Security Week: Why Cyber Security Oversight Belongs in the Board Room

Security Week: Why Cyber Security Oversight Belongs in the Board Room

Traditionally, cyber security has been considered the exclusive domain of IT and security operations departments, which were charged with the purchase and deployment of technology to defend against network intrusions. However, the long line of devastating data breaches at Target, JPMorgan Chase, Home Depot, and dozens of other established, respected brands is changing all that. Nowadays, the responsibility for the safety, security, and integrity of an organization’s network has shifted to executive management and boards of directors. For some though, the question remains why cyber security should be a board oversight issue.

Over the last few years, cyber threats have emerged as some of the most significant business risks facing organizations. For many, the Target breach was a watershed event. The subsequent law suits and settlements that totaled in the tens of millions of dollars revealed the scale of the financial impact associated with cyber-attacks. Since boards of directors have a fiduciary responsibility to preserve corporate financial value, these breaches were a rude wake up call. Meanwhile, the courts are holding businesses accountable for implementing appropriate security practices to protect consumers’ personal information. The Home Depot, which booked $161 million of its pre-tax expenses to cover a breach, including $19.5 million for the consumer settlement, is a good example.

In response, boards have started changing their view of cyber security as being a core function of IT management, and are now demanding that C-suites treat cyber threats as an enterprise risk that should be addressed from a strategic, company-wide, and economic perspective. They are now taking a very active interest in cyber security, and want to be kept informed of current and evolving risks, as well as the organization’s security preparedness and response plans. As a matter of fact, according to a recent study by accounting firm EisnerAmper (EA), directors of boards are most worried about cyber security risk (70 percent), reputational risk (66 percent), regulatory compliance risk (64 percent), and senior management succession planning (51 percent).
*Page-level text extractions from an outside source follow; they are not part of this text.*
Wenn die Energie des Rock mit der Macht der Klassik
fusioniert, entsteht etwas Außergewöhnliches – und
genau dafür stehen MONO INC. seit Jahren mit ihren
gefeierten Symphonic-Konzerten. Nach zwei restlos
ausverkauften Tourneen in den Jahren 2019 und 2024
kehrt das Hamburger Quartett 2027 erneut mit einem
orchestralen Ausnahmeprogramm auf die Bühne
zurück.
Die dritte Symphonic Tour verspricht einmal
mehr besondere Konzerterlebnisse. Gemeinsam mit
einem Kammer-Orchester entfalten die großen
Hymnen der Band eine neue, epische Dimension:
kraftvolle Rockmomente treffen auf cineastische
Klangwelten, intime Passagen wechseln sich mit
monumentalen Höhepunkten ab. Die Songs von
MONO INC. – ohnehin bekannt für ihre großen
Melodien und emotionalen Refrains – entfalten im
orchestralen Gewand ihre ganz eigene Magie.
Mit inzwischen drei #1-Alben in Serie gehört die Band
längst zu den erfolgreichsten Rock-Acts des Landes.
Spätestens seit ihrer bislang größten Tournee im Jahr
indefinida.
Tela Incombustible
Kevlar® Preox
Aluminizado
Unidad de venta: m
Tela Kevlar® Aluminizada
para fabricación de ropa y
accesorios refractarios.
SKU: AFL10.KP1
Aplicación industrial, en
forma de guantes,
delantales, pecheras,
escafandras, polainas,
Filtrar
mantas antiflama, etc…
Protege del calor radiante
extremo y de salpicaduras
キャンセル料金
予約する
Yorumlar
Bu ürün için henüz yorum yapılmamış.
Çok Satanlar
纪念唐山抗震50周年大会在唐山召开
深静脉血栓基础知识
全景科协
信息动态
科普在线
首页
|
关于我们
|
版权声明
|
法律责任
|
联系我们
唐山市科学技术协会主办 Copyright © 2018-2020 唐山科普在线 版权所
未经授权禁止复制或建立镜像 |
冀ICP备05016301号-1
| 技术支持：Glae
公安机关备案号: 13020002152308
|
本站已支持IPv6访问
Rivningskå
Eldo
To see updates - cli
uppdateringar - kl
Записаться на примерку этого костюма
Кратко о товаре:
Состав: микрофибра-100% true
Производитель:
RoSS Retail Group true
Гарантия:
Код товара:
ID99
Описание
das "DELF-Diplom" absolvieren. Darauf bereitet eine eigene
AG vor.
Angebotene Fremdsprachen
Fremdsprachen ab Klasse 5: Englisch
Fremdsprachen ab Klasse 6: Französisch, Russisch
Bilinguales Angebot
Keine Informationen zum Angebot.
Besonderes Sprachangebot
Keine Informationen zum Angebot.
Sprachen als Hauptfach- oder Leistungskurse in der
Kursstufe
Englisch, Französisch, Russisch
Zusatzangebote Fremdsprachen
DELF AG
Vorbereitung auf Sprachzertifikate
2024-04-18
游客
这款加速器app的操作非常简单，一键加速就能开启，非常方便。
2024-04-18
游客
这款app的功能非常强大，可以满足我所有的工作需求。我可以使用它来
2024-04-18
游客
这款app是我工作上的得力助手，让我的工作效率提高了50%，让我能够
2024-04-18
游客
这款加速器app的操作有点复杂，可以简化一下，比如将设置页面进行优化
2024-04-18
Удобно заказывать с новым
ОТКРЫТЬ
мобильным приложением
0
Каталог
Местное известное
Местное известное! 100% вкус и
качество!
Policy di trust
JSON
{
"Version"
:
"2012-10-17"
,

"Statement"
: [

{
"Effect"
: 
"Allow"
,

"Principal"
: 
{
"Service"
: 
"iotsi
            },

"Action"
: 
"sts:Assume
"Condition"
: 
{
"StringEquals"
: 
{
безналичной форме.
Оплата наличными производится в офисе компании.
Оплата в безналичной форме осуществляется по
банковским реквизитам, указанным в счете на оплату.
These results reflect the fact that boards now recognize that protecting against cyber-attacks and complying with evolving regulatory mandates is becoming more challenging and increasingly costly. As an example, the new European Union’s Data Protection Directive stipulates fines of up to 5% of a company’s global revenue, which creates a foundation for civil litigation. In cases where cyber security insurance is being considered as a regulatory fence against cyber risks, the boards’ risk committee is required to determine coverage for directors’ and officers’ liability, commercial general liability, prior acts, as well as property, and casualty insurance.